Alaric and his Ash-Walkers launched a desperate assault on the Irminsul. They didn't use axes; they used Salt-Siphoners—large, leather bellows that could blast clouds of Cineris-Salt into the tree's hollow core.

The battle was a nightmare of biological warfare. The tree fought back, releasing "Spore-Bursts" that could melt the lungs of an unprotected man in seconds. The Revenants—the forest's silent defenders—emerged from the ground like puppets, their movements synchronized by the subterranean root-system.

The Great Desiccation of the North

Alaric reached the "Heart-Root" of the Irminsul. He saw that the Vilevine had integrated the nervous system of an ancient, captured King—a man whose mind was being used as a "biological processor" to coordinate the forest's growth across Europe.

Alaric did not kill the King. He Calcified the Connection.

He ignited a massive charge of Magnesium-Salt, creating a flash of heat and mineral dust that traveled down the main mycelial line. The reaction was like an alchemical frost. The "Wood-Wide Web" did not burn; it crystallized. The violet sap in the roots turned to solid halite, and the fungal threads throughout the forest became as brittle as dry straw.

The Irminsul did not fall; it turned white. The "Great Pillar" became a jagged, crystalline monument of salt, its leaves falling like shards of glass. Across Europe, the "Spore-Carriers" suddenly felt the "mist" lift from their minds. The Revenants in the deep roots stopped moving, their fungal-hearts turning to stone.

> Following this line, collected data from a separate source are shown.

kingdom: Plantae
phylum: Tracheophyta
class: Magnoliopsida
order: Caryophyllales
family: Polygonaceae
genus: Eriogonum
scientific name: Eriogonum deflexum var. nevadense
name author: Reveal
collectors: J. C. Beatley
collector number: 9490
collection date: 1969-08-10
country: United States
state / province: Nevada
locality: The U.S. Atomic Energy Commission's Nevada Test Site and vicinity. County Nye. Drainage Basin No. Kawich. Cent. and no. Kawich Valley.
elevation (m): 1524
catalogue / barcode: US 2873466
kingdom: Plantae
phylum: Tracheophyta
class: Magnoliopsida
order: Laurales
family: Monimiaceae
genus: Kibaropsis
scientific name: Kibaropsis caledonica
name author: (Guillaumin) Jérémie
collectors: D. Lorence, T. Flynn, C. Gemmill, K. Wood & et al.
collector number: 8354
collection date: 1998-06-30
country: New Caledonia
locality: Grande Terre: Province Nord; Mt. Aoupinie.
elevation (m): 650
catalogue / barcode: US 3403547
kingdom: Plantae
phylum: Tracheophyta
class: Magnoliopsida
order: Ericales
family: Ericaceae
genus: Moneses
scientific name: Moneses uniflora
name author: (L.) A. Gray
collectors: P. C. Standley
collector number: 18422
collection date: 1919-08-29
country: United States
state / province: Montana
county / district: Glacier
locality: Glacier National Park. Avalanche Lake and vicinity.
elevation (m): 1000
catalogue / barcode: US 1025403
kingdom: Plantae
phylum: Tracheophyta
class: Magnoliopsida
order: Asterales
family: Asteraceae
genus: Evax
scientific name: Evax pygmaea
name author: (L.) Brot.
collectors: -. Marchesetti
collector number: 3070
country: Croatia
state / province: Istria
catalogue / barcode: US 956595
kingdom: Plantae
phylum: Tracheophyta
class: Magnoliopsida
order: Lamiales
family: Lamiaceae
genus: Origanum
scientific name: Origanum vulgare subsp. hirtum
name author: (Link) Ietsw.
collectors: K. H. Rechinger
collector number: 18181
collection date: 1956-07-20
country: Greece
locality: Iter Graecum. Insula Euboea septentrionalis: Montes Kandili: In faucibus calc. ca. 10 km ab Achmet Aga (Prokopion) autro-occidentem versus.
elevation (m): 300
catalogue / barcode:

The Birth of the 'Vampire' Stigma

It was in this era that the word "Vampire" (or its proto-Germanic roots) began to take on its modern meaning. The survivors of the Irminsul saw the Revenants—men who refused to die, who lived in the earth, and who feared the salt. The Ash-Walkers' victory created a cultural memory that linked the "undead" with the forest and the need for salt and fire.

Alaric the Ash-Walker became the fifth Silent Sentinel. To ensure the Irminsul never regrew, he sacrificed himself, merging his own salt-saturated body with the tree's central root. He became a living "Salt-Plug," preventing the Vilevine from ever reclaiming the Black Forest. His calcified form, clutching a bag of Cineris-Salt, remained at the heart of the white tree—a mineral guardian against the "Green Dream."

The Retreat into the Bone

The Vilevine, decimated by the "Ash-Rejection," realized that even the forest was not safe. The Salt-Born were too persistent, too willing to destroy the very world to save it. The parasite decided on its final and most dangerous evolution.

It realized that it could not control the world from the outside—not through towers, or roads, or forests. It had to hide in the one place the Salt-Born would never think to look: the Human Lineage.

The Vilevine began to encode itself into the very DNA of specific families. It would remain dormant for generations, a "Sleeping Bloodlust," until the right environmental conditions—the Crusades, the Black Death, the Industrial Revolution—awakened it.

This was the birth of the Genetic-Strain, the version of the parasite that would eventually lead to the Noir Family and the events of the "Bloodlust" series. The war was no longer between man and nature; it was now a war within the self.